PROBLEM STATEMENT: Tally up how many lines in the listing below contain the string "with", and give only the total.

DATASET EXCERPTS:
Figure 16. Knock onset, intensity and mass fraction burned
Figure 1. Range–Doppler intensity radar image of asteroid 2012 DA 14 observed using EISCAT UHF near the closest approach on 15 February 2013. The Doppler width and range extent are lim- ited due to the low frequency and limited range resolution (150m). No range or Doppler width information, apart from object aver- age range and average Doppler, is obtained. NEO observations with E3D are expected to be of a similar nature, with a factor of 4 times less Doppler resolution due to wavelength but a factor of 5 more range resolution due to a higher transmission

* * *

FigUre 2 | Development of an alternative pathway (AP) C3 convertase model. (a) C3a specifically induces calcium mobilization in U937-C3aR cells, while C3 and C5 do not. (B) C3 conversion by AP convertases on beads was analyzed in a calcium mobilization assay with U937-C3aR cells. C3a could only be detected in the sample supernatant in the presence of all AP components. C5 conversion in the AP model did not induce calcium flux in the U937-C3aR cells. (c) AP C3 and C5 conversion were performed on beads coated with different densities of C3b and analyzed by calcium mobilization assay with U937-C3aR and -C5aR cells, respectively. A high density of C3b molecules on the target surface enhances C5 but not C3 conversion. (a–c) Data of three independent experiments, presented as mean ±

PROBLEM SOLUTION: 2